§ **WORK INSTRUCTIONS**:
1. From the passage on the book Mao ou Maurras?, reproduce the text word for word, starting at "Mao ou Maurras? (Mao" and ending at "Carrefour des Jeunes.".
2. According to the passage on the book Mao ou Maurras?, what does Patrice Sicard study, and where?
3. For each statement below, say whether it agrees with the passage on the book Mao ou Maurras?. Answer yes or no and quote the words from the passage that decide it.
(a) The book was published in 1970.
(b) Philippe Hamel is older than Patrice Sicard.
(c) Guy Baret brings the two activists together in the first volume of the Carrefour des Jeunes collection.

Mao ou Maurras?
- Editor: Éditions Beauchesne
- Author: Philippe Hamel, Patrice Sicard
- Series: Carrefour des Jeunes
- Genre: Interview
- Publication date: 1970
- Publication place: France
- Pages: 135

= Mao ou Maurras? =

1970 interview between two young political activists

Mao ou Maurras? (Mao or Maurras?) is the transcription of an interview between two young political activists Philippe Hamel, communist, and Patrice Sicard, royalist from Action française, published in 1970. Guy Baret, future journalist at Le Figaro, brings them together in this second volume of the collection Carrefour des Jeunes.

== Presentation ==
Philippe Hamel, aged 20, is a philosophy student and Patrice Sicard, aged 23, is a law student at Assas. The first is an activist within a communist Action Committee and got involved during the first fortnight of May 1968. The second is responsible for the propaganda unit of the student office of the Restauration nationale and editor of the weekly Aspects de la France and the monthly AF Université'. Philippe Hamel is an activist figure of lesser importance than that of Patrice Sicard and “this imbalance [...] is found in terms of their speeches”.

Philippe Hamel gives a presentation of Marxist-Leninist thought, the importance of a vanguard party and on Maoism.

§ **GIVEN ENTRIES**:
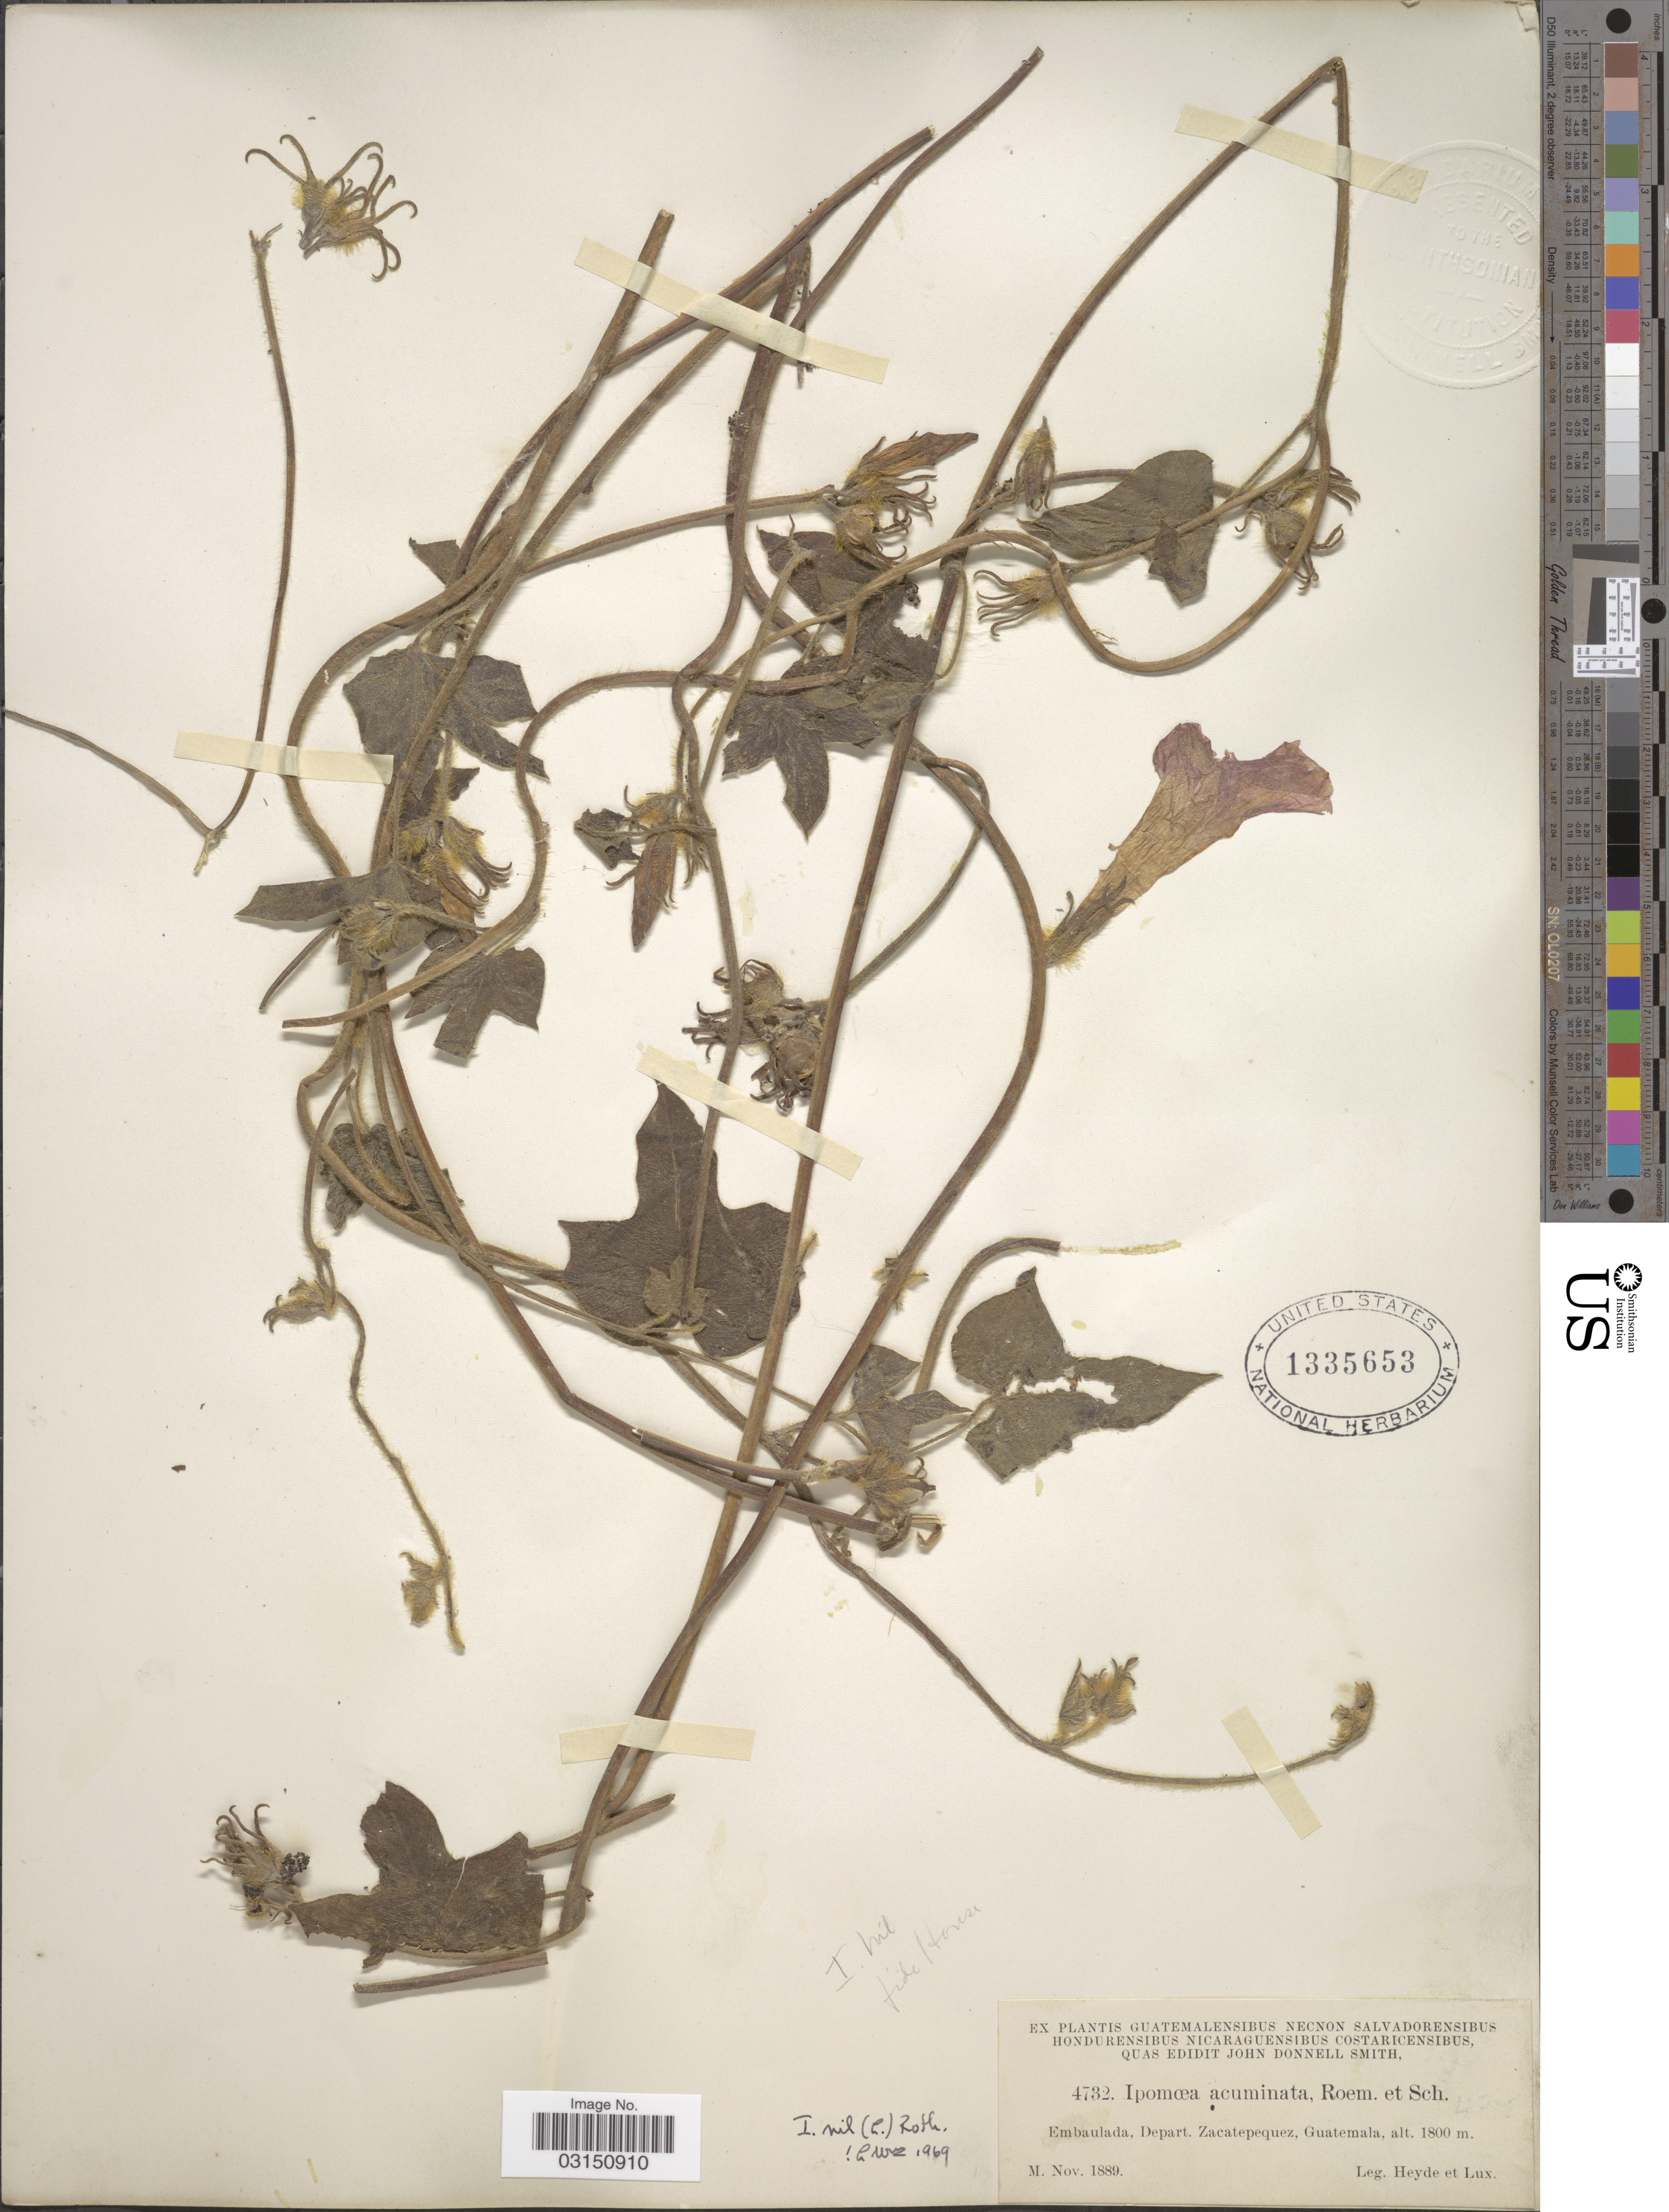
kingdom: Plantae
---
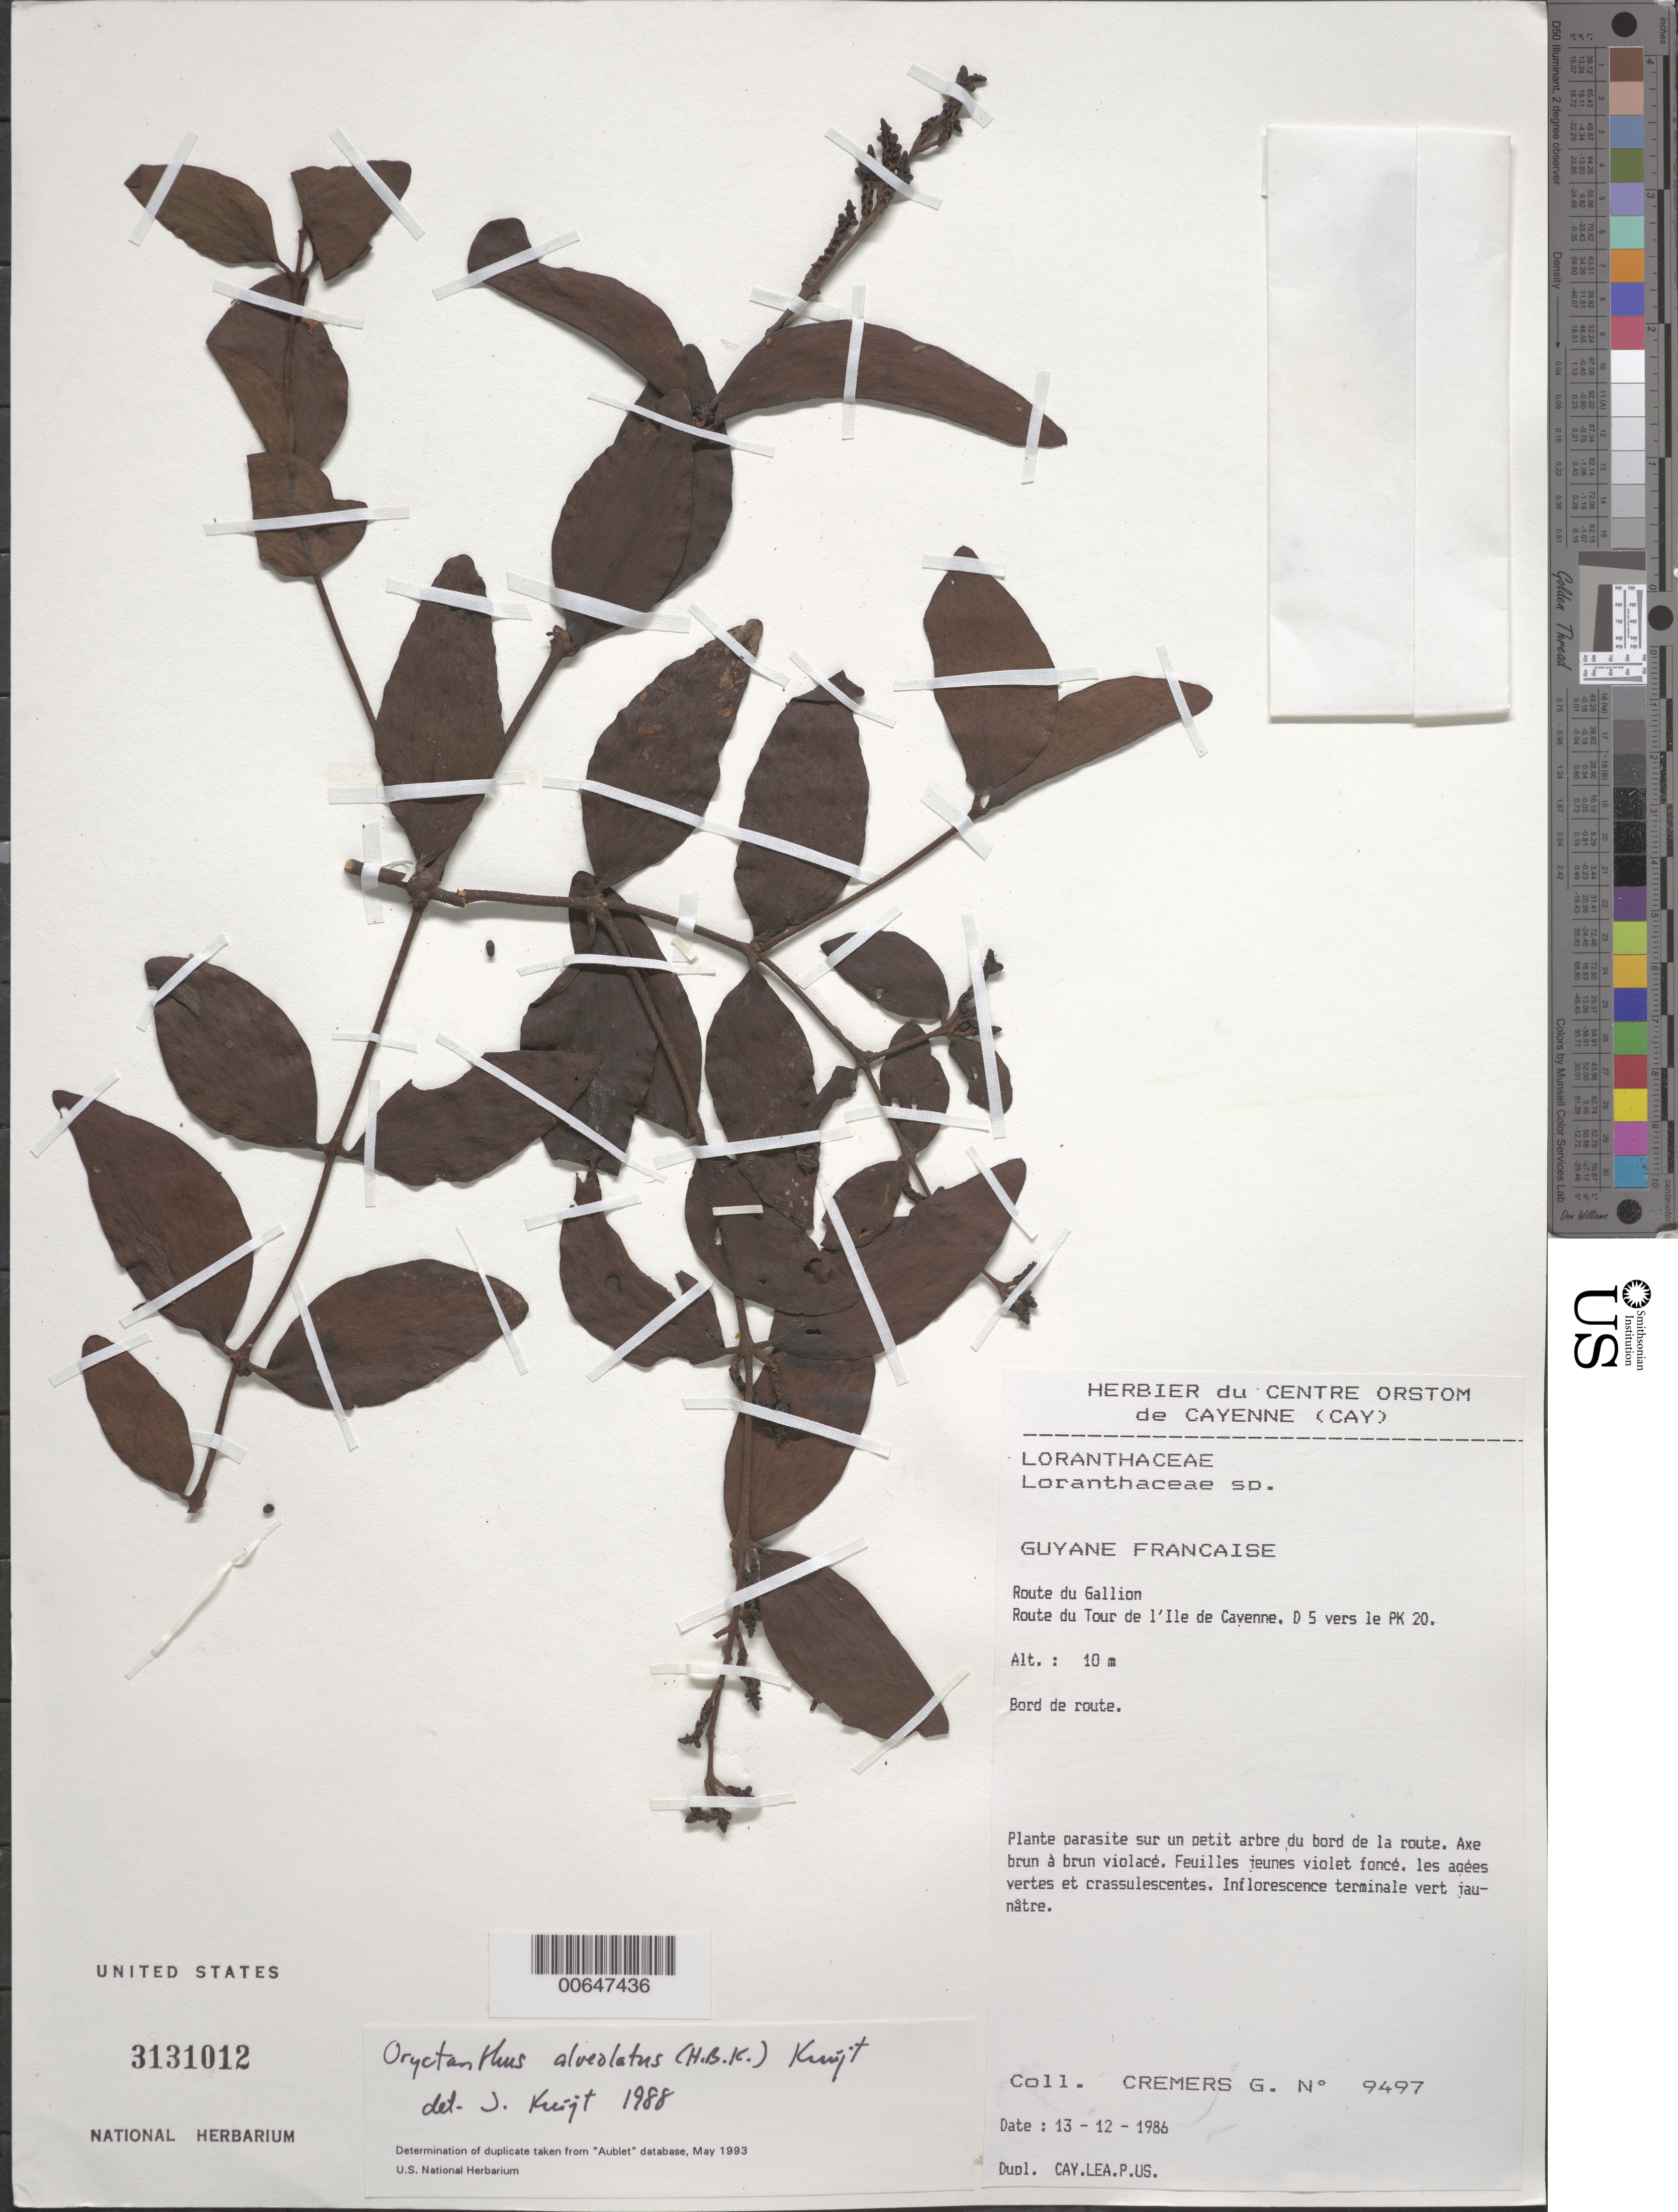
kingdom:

§ **ANSWER LIST**:
1.
Mao ou Maurras? (Mao or Maurras?) is the transcription of an interview between two young political activists Philippe Hamel, communist, and Patrice Sicard, royalist from Action française, published in 1970. Guy Baret, future journalist at Le Figaro, brings them together in this second volume of the collection Carrefour des Jeunes.

2. Law, at Assas.

3.
(a) Yes: "published in 1970."
(b) No: "Philippe Hamel, aged 20" and "Patrice Sicard, aged 23."
(c) No: "this second volume of the collection Carrefour des Jeunes."